Today I have done leetcode's October LeetCoding Challenge with cpp.

October LeetCoding Challenge 8

Description

Max Dot Product of Two Subsequences

Given two arrays nums1 and nums2.

Return the maximum dot product between non-empty subsequences of nums1 and nums2 with the same length.

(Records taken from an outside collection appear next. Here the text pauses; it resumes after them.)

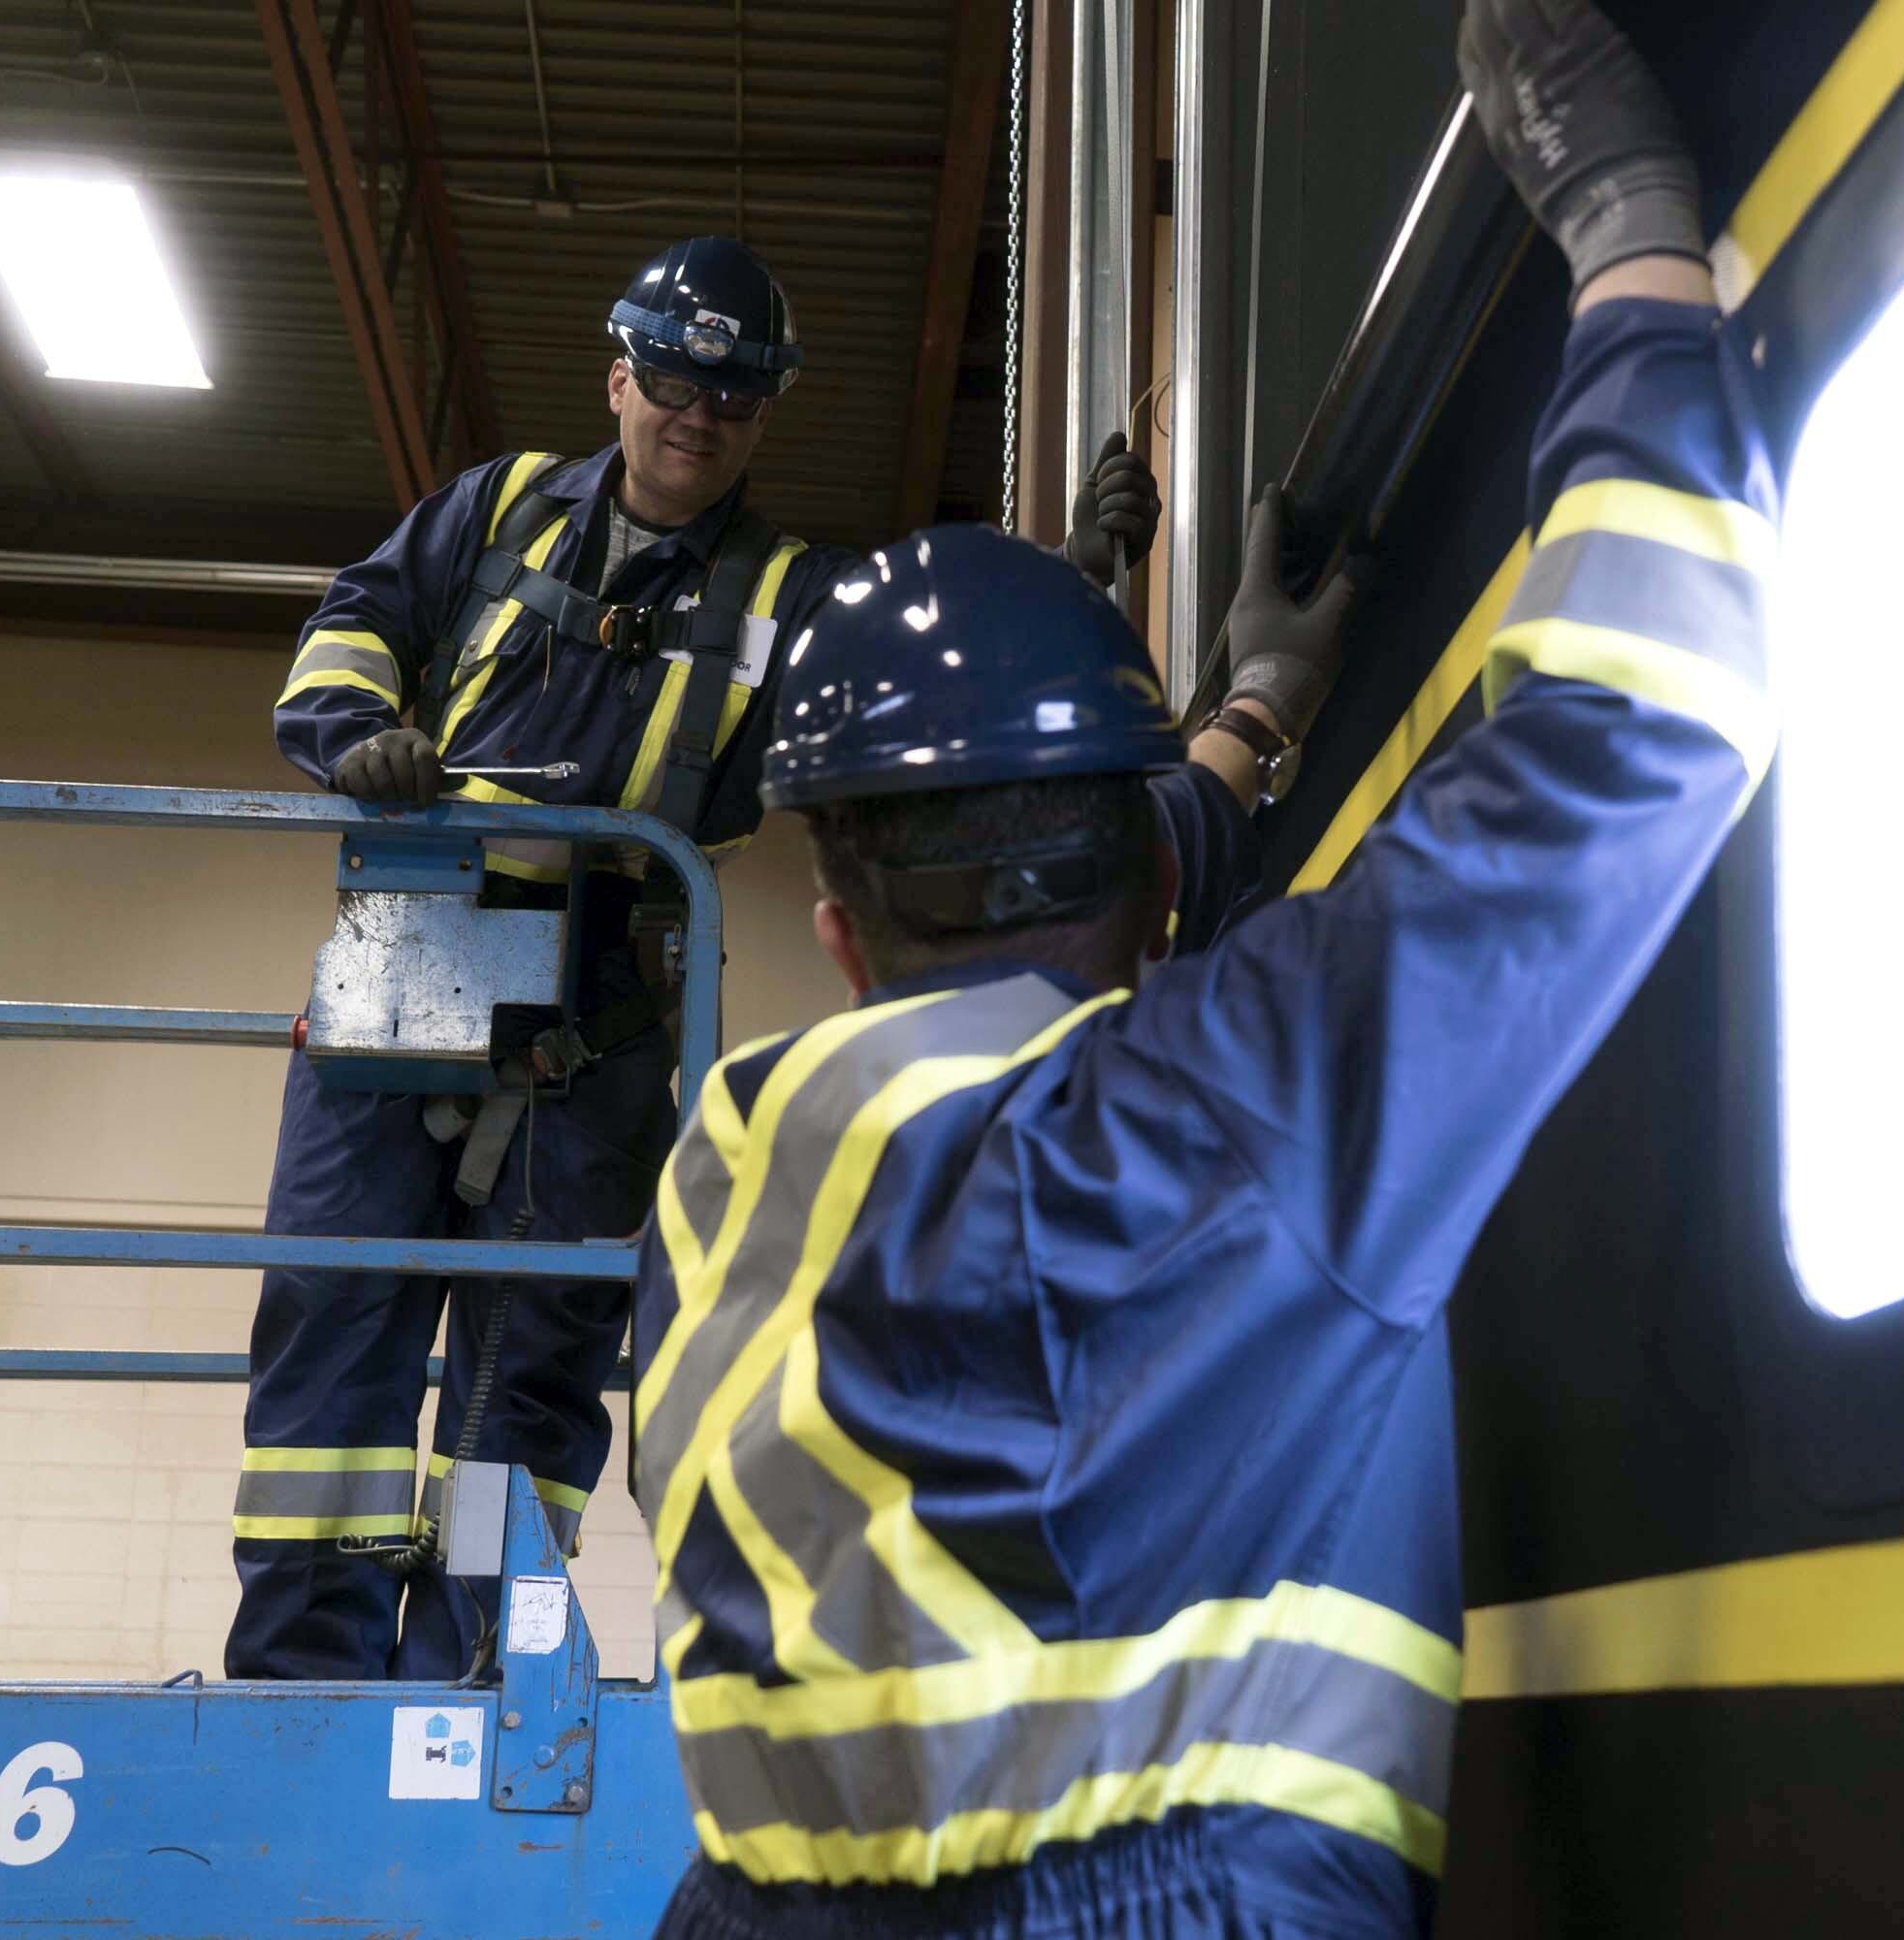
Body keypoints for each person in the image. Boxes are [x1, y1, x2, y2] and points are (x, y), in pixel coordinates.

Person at [629, 1, 1778, 1929]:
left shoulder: (718, 1193)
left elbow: (1055, 929)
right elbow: (1639, 725)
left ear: (835, 929)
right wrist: (1638, 232)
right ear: (1154, 895)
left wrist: (1250, 713)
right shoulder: (1202, 1117)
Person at [228, 234, 1167, 1682]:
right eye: (672, 377)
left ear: (762, 414)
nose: (697, 411)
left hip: (603, 999)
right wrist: (356, 737)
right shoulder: (499, 511)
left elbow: (920, 663)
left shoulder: (791, 592)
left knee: (530, 1367)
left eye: (732, 393)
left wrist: (1070, 580)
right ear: (619, 377)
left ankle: (458, 1675)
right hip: (415, 942)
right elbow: (356, 619)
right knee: (336, 1311)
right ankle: (301, 1677)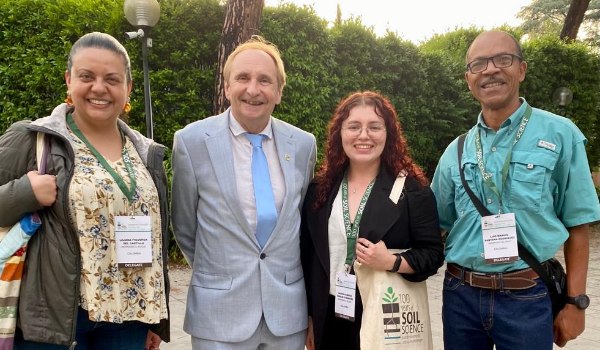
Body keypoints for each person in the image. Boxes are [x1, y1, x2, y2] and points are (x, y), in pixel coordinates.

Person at [0, 32, 170, 349]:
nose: (99, 88)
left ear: (128, 88)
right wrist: (25, 191)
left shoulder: (147, 153)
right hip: (58, 319)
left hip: (129, 318)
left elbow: (157, 240)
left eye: (112, 79)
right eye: (86, 76)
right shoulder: (34, 139)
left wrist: (156, 320)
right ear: (69, 80)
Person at [431, 30, 600, 350]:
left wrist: (576, 302)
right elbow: (433, 224)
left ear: (521, 69)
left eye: (503, 59)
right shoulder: (456, 151)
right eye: (478, 64)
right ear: (468, 79)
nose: (491, 69)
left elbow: (579, 224)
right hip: (460, 298)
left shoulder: (561, 135)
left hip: (527, 298)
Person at [171, 35, 317, 349]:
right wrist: (221, 272)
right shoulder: (192, 142)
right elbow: (184, 225)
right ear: (226, 87)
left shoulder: (303, 145)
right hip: (219, 314)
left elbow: (301, 224)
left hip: (286, 314)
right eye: (242, 78)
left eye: (265, 80)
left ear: (279, 91)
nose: (253, 89)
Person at [300, 91, 445, 350]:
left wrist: (391, 261)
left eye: (374, 127)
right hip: (328, 314)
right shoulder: (320, 190)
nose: (364, 135)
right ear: (340, 133)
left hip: (383, 314)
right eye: (354, 126)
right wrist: (310, 317)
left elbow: (433, 254)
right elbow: (309, 258)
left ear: (388, 133)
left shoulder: (412, 191)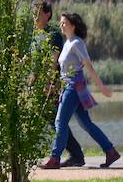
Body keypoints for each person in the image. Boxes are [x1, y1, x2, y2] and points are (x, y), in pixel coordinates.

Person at [38, 13, 119, 169]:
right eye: (61, 23)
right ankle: (111, 151)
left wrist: (101, 87)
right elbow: (66, 69)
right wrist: (55, 86)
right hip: (69, 87)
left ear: (73, 25)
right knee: (86, 124)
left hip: (74, 87)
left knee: (59, 122)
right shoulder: (67, 43)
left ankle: (54, 158)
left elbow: (88, 65)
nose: (61, 25)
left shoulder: (76, 43)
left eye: (64, 23)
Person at [34, 1, 84, 167]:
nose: (35, 16)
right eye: (34, 13)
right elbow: (35, 59)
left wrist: (49, 83)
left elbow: (54, 60)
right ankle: (76, 155)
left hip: (51, 85)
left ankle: (72, 155)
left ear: (47, 14)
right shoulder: (36, 34)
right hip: (39, 84)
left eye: (38, 13)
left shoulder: (53, 33)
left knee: (57, 121)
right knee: (54, 120)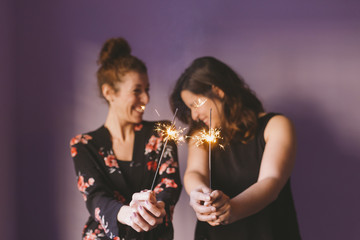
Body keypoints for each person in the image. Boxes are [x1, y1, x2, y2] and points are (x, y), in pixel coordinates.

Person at [170, 56, 301, 239]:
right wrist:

A subsequence of a array is a new array which is formed from the original array by deleting some (can be none) of the characters without disturbing the relative positions of the remaining characters. (ie, [2,3,5] is a subsequence of [1,2,3,4,5] while [1,5,3] is not).

Example 1:

Input: nums1 = [2,1,-2,5], nums2 = [3,0,-6]
Output: 18
Explanation: Take subsequence [2,-2] from nums1 and subsequence [3,-6] from nums2.
Their dot product is (2*3 + (-2)*(-6)) = 18.

Example 2:

Input: nums1 = [3,-2], nums2 = [2,-6,7]
Output: 21
Explanation: Take subsequence [3] from nums1 and subsequence [7] from nums2.
Their dot product is (3*7) = 21.

Example 3:

Input: nums1 = [-1,-1], nums2 = [1,1]
Output: -1
Explanation: Take subsequence [-1] from nums1 and subsequence [1] from nums2.
Their dot product is -1.

Constraints:

• 1 <= nums1.length, nums2.length <= 500
• -1000 <= nums1[i], nums2[i] <= 1000

Solution

class Solution {
public:
  int maxDotProduct(vector<int>& nums1, vector<int>& nums2) {
    int m = nums1.size();
    int n = nums2.size();

    vector<vector<int>> products(2, vector<int>(n + 1, INT_MIN));
    
    for(int i = 0; i < m; ++i) {
      for(int j = 0; j < n; ++j) {
        int currentProduct = nums1[i] * nums2[j];
        products[i & 1][j + 1] = max({currentProduct, products[((i ^ 1) & 1)][j + 1], products[i & 1][j], currentProduct + max(0, products[((i ^ 1) & 1)][j])});
      }
    }
    return products[(m ^ 1) & 1][n];
  }
};

// Accepted
// 62/62 cases passed (21 ms)
// Your runtime beats 78.51 % of cpp submissions
// Your memory usage beats 91.41 % of cpp submissions (10.1 MB)